■ **What is needed**: Will you transcribe the entries that follow, exactly and in full?

Spatial annotation records
####

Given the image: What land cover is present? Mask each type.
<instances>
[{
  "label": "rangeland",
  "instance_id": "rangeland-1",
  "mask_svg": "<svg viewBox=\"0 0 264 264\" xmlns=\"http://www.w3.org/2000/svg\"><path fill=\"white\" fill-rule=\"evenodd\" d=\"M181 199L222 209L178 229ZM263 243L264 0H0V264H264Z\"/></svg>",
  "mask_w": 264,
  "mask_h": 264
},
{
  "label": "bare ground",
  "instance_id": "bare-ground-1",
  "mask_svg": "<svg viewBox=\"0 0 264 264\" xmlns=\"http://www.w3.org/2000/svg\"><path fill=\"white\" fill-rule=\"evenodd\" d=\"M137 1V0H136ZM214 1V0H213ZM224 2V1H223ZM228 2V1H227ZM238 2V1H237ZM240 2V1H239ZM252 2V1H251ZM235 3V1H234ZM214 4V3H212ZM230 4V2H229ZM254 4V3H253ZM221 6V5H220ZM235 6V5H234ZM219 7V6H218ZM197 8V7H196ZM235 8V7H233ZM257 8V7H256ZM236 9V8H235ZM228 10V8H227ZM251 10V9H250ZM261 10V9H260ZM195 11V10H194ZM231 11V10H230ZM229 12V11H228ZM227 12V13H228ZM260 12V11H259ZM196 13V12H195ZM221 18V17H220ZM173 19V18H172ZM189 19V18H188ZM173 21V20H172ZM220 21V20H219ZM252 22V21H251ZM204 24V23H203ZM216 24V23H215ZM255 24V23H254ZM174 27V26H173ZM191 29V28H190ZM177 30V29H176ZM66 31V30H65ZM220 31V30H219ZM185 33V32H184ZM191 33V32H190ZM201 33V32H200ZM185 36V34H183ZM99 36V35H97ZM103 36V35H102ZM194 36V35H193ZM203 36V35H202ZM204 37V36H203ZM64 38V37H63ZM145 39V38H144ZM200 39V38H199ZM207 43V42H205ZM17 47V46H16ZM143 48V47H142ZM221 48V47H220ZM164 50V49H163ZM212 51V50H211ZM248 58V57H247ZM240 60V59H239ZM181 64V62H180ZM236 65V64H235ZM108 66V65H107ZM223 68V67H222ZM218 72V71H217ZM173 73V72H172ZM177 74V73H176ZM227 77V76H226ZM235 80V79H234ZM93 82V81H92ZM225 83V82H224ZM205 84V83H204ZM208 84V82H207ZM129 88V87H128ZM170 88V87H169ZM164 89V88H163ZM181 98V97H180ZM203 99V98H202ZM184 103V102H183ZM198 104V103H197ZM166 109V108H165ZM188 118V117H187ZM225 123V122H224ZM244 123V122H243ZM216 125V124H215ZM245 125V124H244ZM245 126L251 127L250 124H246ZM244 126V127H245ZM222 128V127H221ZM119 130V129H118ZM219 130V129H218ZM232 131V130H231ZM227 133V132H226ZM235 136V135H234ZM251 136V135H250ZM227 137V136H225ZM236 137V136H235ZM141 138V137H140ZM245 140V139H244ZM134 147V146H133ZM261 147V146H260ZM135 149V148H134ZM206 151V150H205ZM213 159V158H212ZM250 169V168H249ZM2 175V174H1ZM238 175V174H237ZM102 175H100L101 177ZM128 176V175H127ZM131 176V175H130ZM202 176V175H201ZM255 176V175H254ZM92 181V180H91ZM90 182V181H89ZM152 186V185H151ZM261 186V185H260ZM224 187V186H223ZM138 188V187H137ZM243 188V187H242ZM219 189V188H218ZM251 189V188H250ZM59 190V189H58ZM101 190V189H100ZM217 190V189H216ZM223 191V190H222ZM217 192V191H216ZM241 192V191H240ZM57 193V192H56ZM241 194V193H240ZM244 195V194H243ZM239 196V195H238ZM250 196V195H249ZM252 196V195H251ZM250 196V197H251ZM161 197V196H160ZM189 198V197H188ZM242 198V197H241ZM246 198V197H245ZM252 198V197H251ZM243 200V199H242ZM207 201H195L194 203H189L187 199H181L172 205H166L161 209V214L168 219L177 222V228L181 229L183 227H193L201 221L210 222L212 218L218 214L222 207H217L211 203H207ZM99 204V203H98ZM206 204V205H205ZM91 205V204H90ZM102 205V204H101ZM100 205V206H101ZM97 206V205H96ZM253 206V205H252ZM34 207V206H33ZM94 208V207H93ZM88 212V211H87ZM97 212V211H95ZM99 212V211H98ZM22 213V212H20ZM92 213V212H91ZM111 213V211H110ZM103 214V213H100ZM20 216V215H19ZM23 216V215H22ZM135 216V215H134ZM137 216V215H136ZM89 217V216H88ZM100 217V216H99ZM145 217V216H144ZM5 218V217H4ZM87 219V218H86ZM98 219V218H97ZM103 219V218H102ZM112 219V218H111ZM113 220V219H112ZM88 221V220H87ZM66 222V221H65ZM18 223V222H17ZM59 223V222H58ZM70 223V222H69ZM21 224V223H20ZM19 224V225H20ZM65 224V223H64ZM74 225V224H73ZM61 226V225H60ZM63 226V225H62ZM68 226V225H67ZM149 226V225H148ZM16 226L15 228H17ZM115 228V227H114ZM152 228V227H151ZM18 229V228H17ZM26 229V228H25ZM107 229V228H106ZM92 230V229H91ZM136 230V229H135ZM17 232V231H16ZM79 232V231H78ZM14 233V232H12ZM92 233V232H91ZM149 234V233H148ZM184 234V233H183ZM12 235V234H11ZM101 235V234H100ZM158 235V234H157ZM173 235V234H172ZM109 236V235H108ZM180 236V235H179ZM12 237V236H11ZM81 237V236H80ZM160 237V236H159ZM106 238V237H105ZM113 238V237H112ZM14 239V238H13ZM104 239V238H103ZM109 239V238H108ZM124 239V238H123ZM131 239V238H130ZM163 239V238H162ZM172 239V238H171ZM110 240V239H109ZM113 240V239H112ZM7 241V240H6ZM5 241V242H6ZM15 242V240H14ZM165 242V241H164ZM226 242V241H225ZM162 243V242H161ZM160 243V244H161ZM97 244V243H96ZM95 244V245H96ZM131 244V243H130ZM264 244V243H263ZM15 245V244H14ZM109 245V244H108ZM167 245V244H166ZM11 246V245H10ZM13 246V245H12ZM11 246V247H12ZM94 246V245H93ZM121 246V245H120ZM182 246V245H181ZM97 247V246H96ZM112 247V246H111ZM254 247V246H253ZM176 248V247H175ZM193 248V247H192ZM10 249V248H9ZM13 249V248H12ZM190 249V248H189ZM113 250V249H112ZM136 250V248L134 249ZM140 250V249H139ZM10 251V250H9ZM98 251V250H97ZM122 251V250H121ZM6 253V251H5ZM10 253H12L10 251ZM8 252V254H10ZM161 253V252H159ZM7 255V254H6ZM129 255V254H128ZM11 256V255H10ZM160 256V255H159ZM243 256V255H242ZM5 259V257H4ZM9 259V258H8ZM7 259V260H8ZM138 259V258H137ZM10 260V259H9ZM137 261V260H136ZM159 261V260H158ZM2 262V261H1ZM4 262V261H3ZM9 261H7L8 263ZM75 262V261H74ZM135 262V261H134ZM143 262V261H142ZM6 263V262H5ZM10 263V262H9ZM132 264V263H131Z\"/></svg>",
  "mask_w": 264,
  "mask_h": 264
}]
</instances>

####

■ **Exercise output**:
Given the image: What land cover is present? Mask each type.
<instances>
[{
  "label": "rangeland",
  "instance_id": "rangeland-1",
  "mask_svg": "<svg viewBox=\"0 0 264 264\" xmlns=\"http://www.w3.org/2000/svg\"><path fill=\"white\" fill-rule=\"evenodd\" d=\"M181 199L222 209L178 229ZM263 243L264 0H0V264H264Z\"/></svg>",
  "mask_w": 264,
  "mask_h": 264
},
{
  "label": "bare ground",
  "instance_id": "bare-ground-1",
  "mask_svg": "<svg viewBox=\"0 0 264 264\" xmlns=\"http://www.w3.org/2000/svg\"><path fill=\"white\" fill-rule=\"evenodd\" d=\"M137 1V0H136ZM214 1V0H213ZM224 2V1H223ZM228 2V1H227ZM238 2V1H237ZM240 2V1H239ZM252 2V1H251ZM235 3V1H234ZM214 4V3H212ZM230 4V2H229ZM254 4V3H253ZM221 6V5H220ZM235 6V5H234ZM219 7V6H218ZM197 8V7H196ZM235 8V7H233ZM257 8V7H256ZM236 9V8H235ZM228 10V8H227ZM251 10V9H250ZM261 10V9H260ZM195 11V10H194ZM231 11V10H230ZM229 12V11H228ZM227 12V13H228ZM260 12V11H259ZM196 13V12H195ZM221 18V17H220ZM173 19V18H172ZM189 19V18H188ZM173 21V20H172ZM220 21V20H219ZM252 22V21H251ZM204 24V23H203ZM216 24V23H215ZM255 24V23H254ZM174 27V26H173ZM191 29V28H190ZM177 30V29H176ZM66 31V30H65ZM220 31V30H219ZM185 33V32H184ZM191 33V32H190ZM201 33V32H200ZM185 36V34H183ZM99 36V35H97ZM103 36V35H102ZM194 36V35H193ZM203 36V35H202ZM204 37V36H203ZM64 38V37H63ZM145 39V38H144ZM200 39V38H199ZM207 43V42H205ZM17 47V46H16ZM143 48V47H142ZM221 48V47H220ZM164 50V49H163ZM212 51V50H211ZM248 58V57H247ZM240 60V59H239ZM181 64V62H180ZM236 65V64H235ZM108 66V65H107ZM223 68V67H222ZM218 72V71H217ZM173 73V72H172ZM177 74V73H176ZM227 77V76H226ZM235 80V79H234ZM93 82V81H92ZM225 83V82H224ZM205 84V83H204ZM208 84V82H207ZM129 88V87H128ZM170 88V87H169ZM164 89V88H163ZM181 98V97H180ZM203 99V98H202ZM184 103V102H183ZM198 104V103H197ZM166 109V108H165ZM188 118V117H187ZM225 123V122H224ZM244 123V122H243ZM216 125V124H215ZM245 125V124H244ZM245 126L251 127L250 124H246ZM244 126V127H245ZM222 128V127H221ZM119 130V129H118ZM219 130V129H218ZM232 131V130H231ZM227 133V132H226ZM235 136V135H234ZM251 136V135H250ZM227 137V136H225ZM236 137V136H235ZM141 138V137H140ZM245 140V139H244ZM134 147V146H133ZM261 147V146H260ZM135 149V148H134ZM206 151V150H205ZM213 159V158H212ZM250 169V168H249ZM2 175V174H1ZM238 175V174H237ZM102 175H100L101 177ZM128 176V175H127ZM131 176V175H130ZM202 176V175H201ZM255 176V175H254ZM92 181V180H91ZM90 182V181H89ZM152 186V185H151ZM261 186V185H260ZM224 187V186H223ZM138 188V187H137ZM243 188V187H242ZM219 189V188H218ZM251 189V188H250ZM59 190V189H58ZM101 190V189H100ZM217 190V189H216ZM223 191V190H222ZM217 192V191H216ZM241 192V191H240ZM57 193V192H56ZM241 194V193H240ZM244 195V194H243ZM239 196V195H238ZM250 196V195H249ZM252 196V195H251ZM250 196V197H251ZM161 197V196H160ZM189 198V197H188ZM242 198V197H241ZM246 198V197H245ZM252 198V197H251ZM243 200V199H242ZM207 201H195L194 203H189L187 199H181L172 205H166L161 209V214L168 219L177 222V228L181 229L183 227H193L201 221L210 222L212 218L218 214L222 207H217L211 203H207ZM99 204V203H98ZM206 204V205H205ZM91 205V204H90ZM102 205V204H101ZM100 205V206H101ZM97 206V205H96ZM253 206V205H252ZM34 207V206H33ZM94 208V207H93ZM88 212V211H87ZM97 212V211H95ZM99 212V211H98ZM22 213V212H20ZM92 213V212H91ZM111 213V211H110ZM103 214V213H100ZM20 216V215H19ZM23 216V215H22ZM135 216V215H134ZM137 216V215H136ZM89 217V216H88ZM100 217V216H99ZM145 217V216H144ZM5 218V217H4ZM87 219V218H86ZM98 219V218H97ZM103 219V218H102ZM112 219V218H111ZM113 220V219H112ZM88 221V220H87ZM66 222V221H65ZM18 223V222H17ZM59 223V222H58ZM70 223V222H69ZM21 224V223H20ZM19 224V225H20ZM65 224V223H64ZM74 225V224H73ZM61 226V225H60ZM63 226V225H62ZM68 226V225H67ZM149 226V225H148ZM16 226L15 228H17ZM115 228V227H114ZM152 228V227H151ZM18 229V228H17ZM26 229V228H25ZM107 229V228H106ZM92 230V229H91ZM136 230V229H135ZM17 232V231H16ZM79 232V231H78ZM14 233V232H12ZM92 233V232H91ZM149 234V233H148ZM184 234V233H183ZM12 235V234H11ZM101 235V234H100ZM158 235V234H157ZM173 235V234H172ZM109 236V235H108ZM180 236V235H179ZM12 237V236H11ZM81 237V236H80ZM160 237V236H159ZM106 238V237H105ZM113 238V237H112ZM14 239V238H13ZM104 239V238H103ZM109 239V238H108ZM124 239V238H123ZM131 239V238H130ZM163 239V238H162ZM172 239V238H171ZM110 240V239H109ZM113 240V239H112ZM7 241V240H6ZM5 241V242H6ZM15 242V240H14ZM165 242V241H164ZM226 242V241H225ZM162 243V242H161ZM160 243V244H161ZM97 244V243H96ZM95 244V245H96ZM131 244V243H130ZM264 244V243H263ZM15 245V244H14ZM109 245V244H108ZM167 245V244H166ZM11 246V245H10ZM13 246V245H12ZM11 246V247H12ZM94 246V245H93ZM121 246V245H120ZM182 246V245H181ZM97 247V246H96ZM112 247V246H111ZM254 247V246H253ZM176 248V247H175ZM193 248V247H192ZM10 249V248H9ZM13 249V248H12ZM190 249V248H189ZM113 250V249H112ZM136 250V248L134 249ZM140 250V249H139ZM10 251V250H9ZM98 251V250H97ZM122 251V250H121ZM6 253V251H5ZM10 253H12L10 251ZM8 252V254H10ZM161 253V252H159ZM7 255V254H6ZM129 255V254H128ZM11 256V255H10ZM160 256V255H159ZM243 256V255H242ZM5 259V257H4ZM9 259V258H8ZM7 259V260H8ZM138 259V258H137ZM10 260V259H9ZM137 261V260H136ZM159 261V260H158ZM2 262V261H1ZM4 262V261H3ZM9 261H7L8 263ZM75 262V261H74ZM135 262V261H134ZM143 262V261H142ZM6 263V262H5ZM10 263V262H9ZM132 264V263H131Z\"/></svg>",
  "mask_w": 264,
  "mask_h": 264
}]
</instances>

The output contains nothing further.